The result should be every line in the data below that carries the string "controller".

─── Extracted material ───

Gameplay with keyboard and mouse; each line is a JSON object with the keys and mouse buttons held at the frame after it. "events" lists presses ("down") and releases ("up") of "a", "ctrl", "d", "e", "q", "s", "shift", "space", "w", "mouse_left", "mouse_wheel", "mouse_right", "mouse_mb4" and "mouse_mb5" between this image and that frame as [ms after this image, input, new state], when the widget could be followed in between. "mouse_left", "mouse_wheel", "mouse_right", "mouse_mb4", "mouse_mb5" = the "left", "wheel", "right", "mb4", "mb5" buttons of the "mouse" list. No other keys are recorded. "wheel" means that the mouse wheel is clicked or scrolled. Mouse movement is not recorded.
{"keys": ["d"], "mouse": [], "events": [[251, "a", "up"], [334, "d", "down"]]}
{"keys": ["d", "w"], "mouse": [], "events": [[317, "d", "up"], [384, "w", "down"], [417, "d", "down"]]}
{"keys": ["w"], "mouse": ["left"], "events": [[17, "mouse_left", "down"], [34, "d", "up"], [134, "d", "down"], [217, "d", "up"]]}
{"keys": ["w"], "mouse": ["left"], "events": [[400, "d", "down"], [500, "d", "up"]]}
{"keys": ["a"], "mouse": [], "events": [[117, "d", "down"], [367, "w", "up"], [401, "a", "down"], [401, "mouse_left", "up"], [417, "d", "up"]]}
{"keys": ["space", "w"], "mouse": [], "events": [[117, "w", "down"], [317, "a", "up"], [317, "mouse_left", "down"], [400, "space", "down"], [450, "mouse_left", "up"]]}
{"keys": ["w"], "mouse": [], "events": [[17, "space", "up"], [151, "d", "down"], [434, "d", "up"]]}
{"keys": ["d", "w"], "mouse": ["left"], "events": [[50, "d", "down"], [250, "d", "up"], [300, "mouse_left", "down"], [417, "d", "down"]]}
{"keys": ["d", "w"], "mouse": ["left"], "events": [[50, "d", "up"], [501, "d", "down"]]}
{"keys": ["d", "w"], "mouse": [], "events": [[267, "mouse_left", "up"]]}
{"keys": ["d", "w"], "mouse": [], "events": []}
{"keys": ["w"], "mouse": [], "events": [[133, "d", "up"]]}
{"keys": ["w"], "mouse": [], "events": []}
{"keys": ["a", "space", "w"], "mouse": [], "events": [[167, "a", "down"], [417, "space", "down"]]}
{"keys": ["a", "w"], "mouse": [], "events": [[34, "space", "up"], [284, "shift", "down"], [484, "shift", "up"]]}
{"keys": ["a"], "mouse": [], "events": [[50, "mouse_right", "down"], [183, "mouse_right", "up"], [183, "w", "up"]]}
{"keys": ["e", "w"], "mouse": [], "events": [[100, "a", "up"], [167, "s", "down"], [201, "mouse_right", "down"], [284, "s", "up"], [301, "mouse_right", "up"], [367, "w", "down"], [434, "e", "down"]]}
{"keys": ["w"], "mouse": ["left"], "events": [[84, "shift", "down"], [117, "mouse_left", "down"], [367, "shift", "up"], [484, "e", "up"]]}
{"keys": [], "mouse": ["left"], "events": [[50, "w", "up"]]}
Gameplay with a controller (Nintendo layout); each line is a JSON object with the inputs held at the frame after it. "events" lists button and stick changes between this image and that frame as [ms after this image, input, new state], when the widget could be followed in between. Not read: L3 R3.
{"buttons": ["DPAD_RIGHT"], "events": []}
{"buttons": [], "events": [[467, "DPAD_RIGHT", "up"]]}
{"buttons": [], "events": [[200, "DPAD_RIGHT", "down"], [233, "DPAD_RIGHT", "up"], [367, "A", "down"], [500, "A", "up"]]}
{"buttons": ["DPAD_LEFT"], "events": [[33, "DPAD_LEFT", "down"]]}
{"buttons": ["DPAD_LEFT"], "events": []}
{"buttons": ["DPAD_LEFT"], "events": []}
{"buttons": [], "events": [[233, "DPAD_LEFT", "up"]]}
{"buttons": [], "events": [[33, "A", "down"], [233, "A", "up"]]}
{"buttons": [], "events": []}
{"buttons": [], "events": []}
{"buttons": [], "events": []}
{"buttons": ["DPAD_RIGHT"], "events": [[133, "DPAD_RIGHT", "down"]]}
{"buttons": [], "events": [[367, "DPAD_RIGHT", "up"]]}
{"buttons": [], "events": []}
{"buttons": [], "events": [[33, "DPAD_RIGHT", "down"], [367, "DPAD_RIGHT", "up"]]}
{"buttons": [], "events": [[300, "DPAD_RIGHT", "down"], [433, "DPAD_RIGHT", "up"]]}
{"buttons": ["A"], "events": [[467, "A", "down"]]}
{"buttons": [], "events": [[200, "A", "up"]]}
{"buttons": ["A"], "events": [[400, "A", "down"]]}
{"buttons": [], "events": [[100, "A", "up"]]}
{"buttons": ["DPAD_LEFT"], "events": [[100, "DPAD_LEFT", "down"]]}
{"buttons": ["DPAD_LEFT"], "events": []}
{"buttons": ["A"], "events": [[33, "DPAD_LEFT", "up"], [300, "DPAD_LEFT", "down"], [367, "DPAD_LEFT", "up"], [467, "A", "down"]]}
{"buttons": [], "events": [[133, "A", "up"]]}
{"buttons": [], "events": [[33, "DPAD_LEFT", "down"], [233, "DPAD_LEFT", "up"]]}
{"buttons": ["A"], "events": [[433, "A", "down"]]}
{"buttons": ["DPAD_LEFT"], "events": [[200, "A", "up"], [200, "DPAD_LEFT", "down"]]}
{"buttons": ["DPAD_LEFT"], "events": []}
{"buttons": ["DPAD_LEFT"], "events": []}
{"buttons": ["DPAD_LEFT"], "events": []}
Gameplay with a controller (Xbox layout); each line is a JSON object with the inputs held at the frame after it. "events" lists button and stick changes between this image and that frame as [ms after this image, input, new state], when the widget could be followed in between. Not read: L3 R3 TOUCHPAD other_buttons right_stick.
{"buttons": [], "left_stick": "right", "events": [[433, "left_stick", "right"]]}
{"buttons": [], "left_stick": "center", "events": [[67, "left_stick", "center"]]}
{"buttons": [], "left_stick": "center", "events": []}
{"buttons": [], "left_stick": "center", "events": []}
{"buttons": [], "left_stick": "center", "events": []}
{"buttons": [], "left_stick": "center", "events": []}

───

→ **Answer space**
Gameplay with a controller (Nintendo layout); each line is a JSON object with the inputs held at the frame after it. "events" lists button and stick changes between this image and that frame as [ms after this image, input, new state], when the widget could be followed in between. Not read: L3 R3.
Gameplay with a controller (Xbox layout); each line is a JSON object with the inputs held at the frame after it. "events" lists button and stick changes between this image and that frame as [ms after this image, input, new state], when the widget could be followed in between. Not read: L3 R3 TOUCHPAD other_buttons right_stick.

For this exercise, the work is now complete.